### Text section

------------------------

The authors declare no competing financial interests.

Integrated supplementary information

Supplementary Figure 1 A high level swim lane diagram for the expansion, reprogramming and characterization of iPSC cell production.

Each vertical lane highlights the main robotic platform performing the particular steps in the overall process. An oval shape identifies starting and stopping steps, diamond shapes indicate decision points while the irregular quadrilateral shape indicates manual processes. Whilst this represents one workflow through the system, many tasks such as feeding, scanning and passaging can be performed on any system within one cluster.

Supplementary Figure 2 Schematic of overall workflow and additional fibroblast derivation data

(A) Schematic of workflow through automation system from donor biopsy collection through to iPSC expansion and freezing. (B) Image of system for automated fibroblast production consisting of a liquid handling device, imager, centrifuge and capper-decapper contained in a biosafety cabinet, connected to an automated incubator and managed by system control software. (C) Automated imaging highlighting confluent areas during fibroblast expansion. (D) Phase contrast image of representative fibroblast outgrowth from a biopsy. (E) Mycoplasma detection of samples from in-house automated luminescence assay. Marginal values were confirmed negative with PCR validation. No mycoplasma positive samples have been generated in house during biopsy collection and outgrowth expansion on the automated systems.

Supplementary Figure 3 Fibroblast karyotyping data

Representative traces of fibroblasts karyotyped using the NanoString Karyotype assay with representative traces of normal diploid fibroblasts (i) 46, XX, (ii) 46, XY and an aneuploid fibroblast showing a loss of one X chromosome (iii) 45, X

Supplementary Figure 4 Supplementary automated Sendai virus reprogramming data

(A) Well image of Sendai reprogramming after 20 days showing colonies and TRA-1-60 live stain of the same well in the bottom panel. Only a subset of colonies stain positive for the pluripotency marker. (B) Clonal lines established through manual picking following automated reprogramming were picked into single wells of 24 well plates before being returned to automation. Pluripotency marker staining of established cell lines from automated reprogramming by Sendai virus. Scale bars = 50 μm. (C) Flow cytometry analysis of reprogrammed cultures from automated Sendai transfection demonstrating a high proportion of cells staining TRA-1-60+/SSEA4+ also retained the fibroblast surface marker CD13 (58.2% of cells from n=12 independent reprogrammings, 18 days post infection).

Supplementary Figure 5 Comparisons of automated reprogramming by mRNA and Sendai virus.

------------------------

### Data extracts

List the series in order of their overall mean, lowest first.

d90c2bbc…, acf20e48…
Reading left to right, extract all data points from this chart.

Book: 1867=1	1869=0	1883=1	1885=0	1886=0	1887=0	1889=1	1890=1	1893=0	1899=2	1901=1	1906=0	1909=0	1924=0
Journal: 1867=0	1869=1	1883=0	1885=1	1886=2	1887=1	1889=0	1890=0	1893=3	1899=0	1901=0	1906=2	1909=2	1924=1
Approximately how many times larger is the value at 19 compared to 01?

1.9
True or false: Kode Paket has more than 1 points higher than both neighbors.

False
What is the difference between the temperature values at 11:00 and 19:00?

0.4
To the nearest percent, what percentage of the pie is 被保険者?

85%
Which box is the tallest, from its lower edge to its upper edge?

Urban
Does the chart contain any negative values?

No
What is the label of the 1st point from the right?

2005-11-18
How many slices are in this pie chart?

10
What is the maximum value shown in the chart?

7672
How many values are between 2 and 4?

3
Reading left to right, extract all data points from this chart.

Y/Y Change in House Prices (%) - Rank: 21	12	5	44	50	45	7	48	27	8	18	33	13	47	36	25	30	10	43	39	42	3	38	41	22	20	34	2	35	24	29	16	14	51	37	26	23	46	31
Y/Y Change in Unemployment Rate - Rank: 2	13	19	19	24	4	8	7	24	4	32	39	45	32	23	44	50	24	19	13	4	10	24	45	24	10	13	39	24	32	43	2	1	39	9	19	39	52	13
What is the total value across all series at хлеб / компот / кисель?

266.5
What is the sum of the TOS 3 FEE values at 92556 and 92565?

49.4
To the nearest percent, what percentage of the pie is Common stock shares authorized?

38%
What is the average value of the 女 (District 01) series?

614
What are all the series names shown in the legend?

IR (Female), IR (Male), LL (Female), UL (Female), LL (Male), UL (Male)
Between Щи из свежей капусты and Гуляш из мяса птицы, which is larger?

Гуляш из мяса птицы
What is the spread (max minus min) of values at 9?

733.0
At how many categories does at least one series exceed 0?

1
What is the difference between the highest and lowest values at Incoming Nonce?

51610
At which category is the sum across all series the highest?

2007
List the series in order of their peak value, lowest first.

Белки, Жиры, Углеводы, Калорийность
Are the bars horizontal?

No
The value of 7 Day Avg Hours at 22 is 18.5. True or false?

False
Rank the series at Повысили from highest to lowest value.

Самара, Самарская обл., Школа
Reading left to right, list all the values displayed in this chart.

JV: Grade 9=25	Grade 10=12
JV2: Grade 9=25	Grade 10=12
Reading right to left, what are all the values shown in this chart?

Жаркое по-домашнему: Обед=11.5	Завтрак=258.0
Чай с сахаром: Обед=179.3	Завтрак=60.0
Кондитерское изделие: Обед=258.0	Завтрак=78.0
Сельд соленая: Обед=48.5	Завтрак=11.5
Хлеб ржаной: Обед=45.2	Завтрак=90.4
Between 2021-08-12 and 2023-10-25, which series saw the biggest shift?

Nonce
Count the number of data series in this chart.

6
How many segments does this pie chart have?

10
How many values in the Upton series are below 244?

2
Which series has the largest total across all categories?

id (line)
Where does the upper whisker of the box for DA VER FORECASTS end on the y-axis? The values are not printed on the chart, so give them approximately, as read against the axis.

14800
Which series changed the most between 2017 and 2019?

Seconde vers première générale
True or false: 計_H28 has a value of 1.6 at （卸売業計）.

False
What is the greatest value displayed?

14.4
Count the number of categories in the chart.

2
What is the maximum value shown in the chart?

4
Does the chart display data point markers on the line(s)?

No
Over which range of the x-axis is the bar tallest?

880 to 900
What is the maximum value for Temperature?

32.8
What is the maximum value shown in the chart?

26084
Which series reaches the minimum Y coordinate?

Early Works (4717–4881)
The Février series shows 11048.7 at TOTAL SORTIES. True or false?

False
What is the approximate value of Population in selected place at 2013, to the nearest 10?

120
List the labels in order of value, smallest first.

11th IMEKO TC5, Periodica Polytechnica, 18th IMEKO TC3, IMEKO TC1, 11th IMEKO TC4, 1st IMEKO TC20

------------------------

### Aim of the exercise
In the supplementary figure legends, what do diamond shapes indicate in the swim lane diagram?

### Exercise response
Decision points.